Sur le plan pratique, la première étape se termine souvent dans une petite ville de 6 000 à 8 000 habitants, avec plusieurs hébergements, une supérette, une pharmacie et un arrêt de bus. Cette combinaison compte : elle permet de rentrer en cas de problème, de racheter un objet oublié et de manger chaud. Une ville de cette taille offre aussi un choix d'hébergements suffisant pour ne pas dépendre d'une seule adresse.

4. Où dormir et comment choisir son hébergement ?

Le choix de l'hébergement structure l'étape. On distingue trois formules :

  • l'auberge de pèlerins ou le dortoir, économique, avec couvre-feu et parfois cuisine ;
  • la chambre d'hôtes ou le petit hôtel rural, plus cher, avec davantage de confort et de souplesse horaire ;
  • la maison de village louée à la semaine, adaptée aux séjours de plusieurs nuits au même endroit.

Pour un itinéraire itinérant, la règle est simple : réserver la première et la dernière nuit, puis décider sur place pour les nuits intermédiaires si la saison le permet. En haute saison, sur les chemins fréquentés, la réservation de toutes les nuits évite de marcher deux heures de plus en fin de journée.

Trois critères pèsent plus que le prix : la distance depuis le point d'arrivée de l'étape, l'heure limite d'arrivée, et la possibilité de laisser un sac ou de faire sécher des vêtements. Un hébergement à trois kilomètres du chemin ajoute six kilomètres à la journée.

5. Ravitaillement : quoi prévoir entre deux étapes ?

Le ravitaillement se prépare la veille, pas le matin. On identifie sur la carte les villages disposant d'une épicerie, d'une boulangerie ou d'un bar, et on note les tronçons de plus de dix kilomètres sans aucun commerce.

Pour ces tronçons, l'emport de base tient en peu de chose :

  • un litre à un litre et demi d'eau, davantage en été ;
  • du pain, du fromage, des fruits secs et une barre de céréales ;
  • une pièce de monnaie ou une carte pour un café et un plat chaud à l'arrivée.

En zone rurale, les commerces ferment souvent entre 13 h et 16 h et le dimanche. Un marcheur qui arrive à 14 h dans un village peut tout trouver fermé, y compris le bar.
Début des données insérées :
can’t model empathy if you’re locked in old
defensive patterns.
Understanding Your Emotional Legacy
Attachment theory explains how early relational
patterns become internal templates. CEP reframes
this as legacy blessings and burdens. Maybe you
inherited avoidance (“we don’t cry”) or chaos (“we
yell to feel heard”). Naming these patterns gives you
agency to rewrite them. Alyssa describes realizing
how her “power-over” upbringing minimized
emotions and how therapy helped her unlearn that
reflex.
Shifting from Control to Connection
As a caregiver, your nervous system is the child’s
Il est donc utile de prévoir une réserve pour la journée et de ne compter sur les achats qu'en fin d'après-midi ou le lendemain matin.
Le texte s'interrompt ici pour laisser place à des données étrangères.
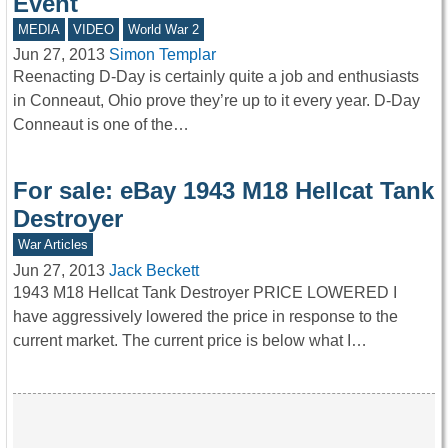
Event
MEDIA
VIDEO
World War 2
Jun 27, 2013
Simon Templar
Reenacting D-Day is certainly quite a job and enthusiasts
in Conneaut, Ohio prove they’re up to it every year. D-Day
Conneaut is one of the…
For sale: eBay 1943 M18 Hellcat Tank
Destroyer
War Articles
Jun 27, 2013
Jack Beckett
1943 M18 Hellcat Tank Destroyer PRICE LOWERED I
have aggressively lowered the price in response to the
current market. The current price is below what I…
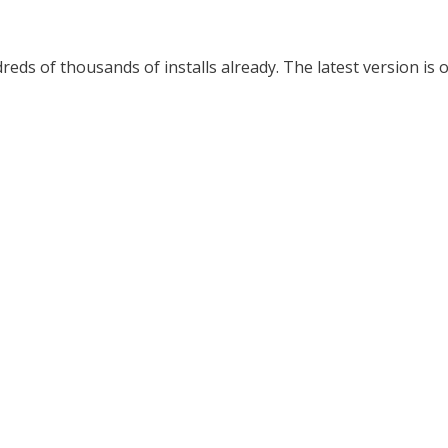
ds of thousands of installs already. The latest version is o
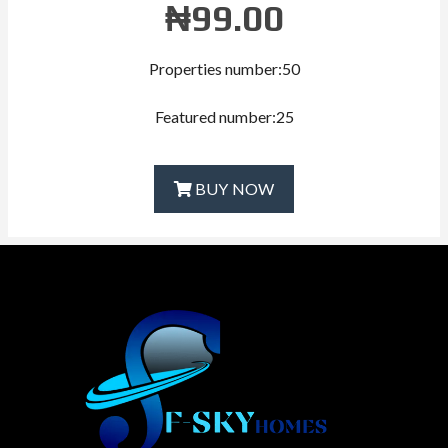
₦
99.00
Properties number:50
Featured number:25
BUY NOW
6. Adapter le plan à la météo et à la saison

Un itinéraire écrit sur papier reste une hypothèse. La veille de chaque étape, on vérifie la prévision, on regarde l'heure du lever et du coucher du soleil, et on décide de l'heure de départ. Sur un littoral, le vent de face peut ralentir de façon notable sur les portions découvertes, et la pluie rend les chemins de terre glissants.

Deux ajustements suffisent dans la plupart des cas : avancer le départ d'une heure, ou raccourcir l'étape en s'arrêtant au village intermédiaire. Il est prudent de repérer à l'avance, pour chaque jour, un point de repli situé à mi-parcours, avec un hébergement et un moyen de transport.

Enfin, la préparation ne s'arrête pas au tracé. Il faut vérifier la validité des documents de marche exigés sur le parcours choisi, la couverture téléphonique sur les tronçons isolés, et la présence d'un distributeur de billets avant les zones sans commerce. Ces trois vérifications prennent une heure et évitent la plupart des journées désagréables.